In these respects, the themes that emerge from these stories closely track the dominant lessons of positive psychology. Traditional psychology looks for ways to counter the sources of human dysfunction, depression, and unhappiness. Positive psychology, its adherents say, flips the coin and seeks ways to understand what makes people happy, and how to reproduce those conditions.

I confess to being leery of any self-help mantra that promises to make me feel better. But there is lots of behavioral research to support the notion that it is possible to build more fulfilling lives by changing the way we respond to our challenges and life experiences. The common techniques for doing so read a lot like the life lessons that older Americans have shared with Brooks and Pillemer.

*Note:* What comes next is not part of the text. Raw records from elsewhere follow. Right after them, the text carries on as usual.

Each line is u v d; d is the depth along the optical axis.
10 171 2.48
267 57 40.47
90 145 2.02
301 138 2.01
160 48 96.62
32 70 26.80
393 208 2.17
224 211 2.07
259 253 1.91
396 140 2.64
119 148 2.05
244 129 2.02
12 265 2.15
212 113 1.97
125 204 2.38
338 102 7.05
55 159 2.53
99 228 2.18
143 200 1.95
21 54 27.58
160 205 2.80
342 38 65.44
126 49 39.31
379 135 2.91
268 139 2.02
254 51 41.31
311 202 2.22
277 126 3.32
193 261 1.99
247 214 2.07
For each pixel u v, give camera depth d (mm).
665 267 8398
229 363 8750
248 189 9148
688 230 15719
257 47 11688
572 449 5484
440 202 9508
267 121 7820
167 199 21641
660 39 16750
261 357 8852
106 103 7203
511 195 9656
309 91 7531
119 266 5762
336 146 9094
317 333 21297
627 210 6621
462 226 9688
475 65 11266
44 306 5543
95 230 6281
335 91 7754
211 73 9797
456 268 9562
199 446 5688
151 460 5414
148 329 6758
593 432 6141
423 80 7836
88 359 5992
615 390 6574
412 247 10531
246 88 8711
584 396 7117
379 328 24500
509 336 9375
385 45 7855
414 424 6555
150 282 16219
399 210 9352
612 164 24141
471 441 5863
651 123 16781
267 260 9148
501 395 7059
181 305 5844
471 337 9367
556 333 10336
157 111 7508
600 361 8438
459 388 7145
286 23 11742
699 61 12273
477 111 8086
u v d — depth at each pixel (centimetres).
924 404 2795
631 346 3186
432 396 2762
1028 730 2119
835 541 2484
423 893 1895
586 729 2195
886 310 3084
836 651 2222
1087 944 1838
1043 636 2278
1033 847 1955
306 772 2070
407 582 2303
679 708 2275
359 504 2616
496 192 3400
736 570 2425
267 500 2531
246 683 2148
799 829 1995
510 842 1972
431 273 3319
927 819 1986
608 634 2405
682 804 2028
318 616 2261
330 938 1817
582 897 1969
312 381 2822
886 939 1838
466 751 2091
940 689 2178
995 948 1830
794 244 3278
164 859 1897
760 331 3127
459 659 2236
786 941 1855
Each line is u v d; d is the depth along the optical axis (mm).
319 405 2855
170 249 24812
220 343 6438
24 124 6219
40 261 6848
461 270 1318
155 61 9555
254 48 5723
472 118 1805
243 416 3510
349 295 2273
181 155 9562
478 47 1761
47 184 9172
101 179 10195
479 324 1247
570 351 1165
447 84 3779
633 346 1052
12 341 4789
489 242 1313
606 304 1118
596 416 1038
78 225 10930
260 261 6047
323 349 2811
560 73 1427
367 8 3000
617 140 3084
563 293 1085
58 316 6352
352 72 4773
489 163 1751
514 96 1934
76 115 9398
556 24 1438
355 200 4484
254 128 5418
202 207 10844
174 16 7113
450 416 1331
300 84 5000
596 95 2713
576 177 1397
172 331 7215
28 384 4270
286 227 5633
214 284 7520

[See 8 Ways to Manage a Longer Life.]

Sonja Lyubomirsky is a psychology professor at the University of California at Riverside and the author in 2007 of The How of Happiness. She presents tips for implementing a dozen happiness activities that, she maintains, have been shown by behavioral research to help people lead happier and more fulfilling lives:

Expressing gratitude.

Cultivating optimism.

Avoiding overthinking and social comparison.

Practicing acts of kindness.

Nurturing social relationships.

Developing strategies for coping.

Learning to forgive.

Increasing flow experiences. ("Flow is a state of intense absorption and involvement with the present moment," Lyubomirsky wrote. Whatever the activity, people get caught up in the flow of what they're doing.)

Savoring life's joys.

Committing to your goals.

Practicing religion and spirituality.

Taking care of your body.

"Working on how to become happier, the research suggests, will not only make a person feel better but will also boost his or her energy, creativity, and immune system, foster better relationships, fuel higher productivity at work, and even lead to a longer life," Lyubomirsky said.

Seem too good to be true? Maybe, but what's to lose?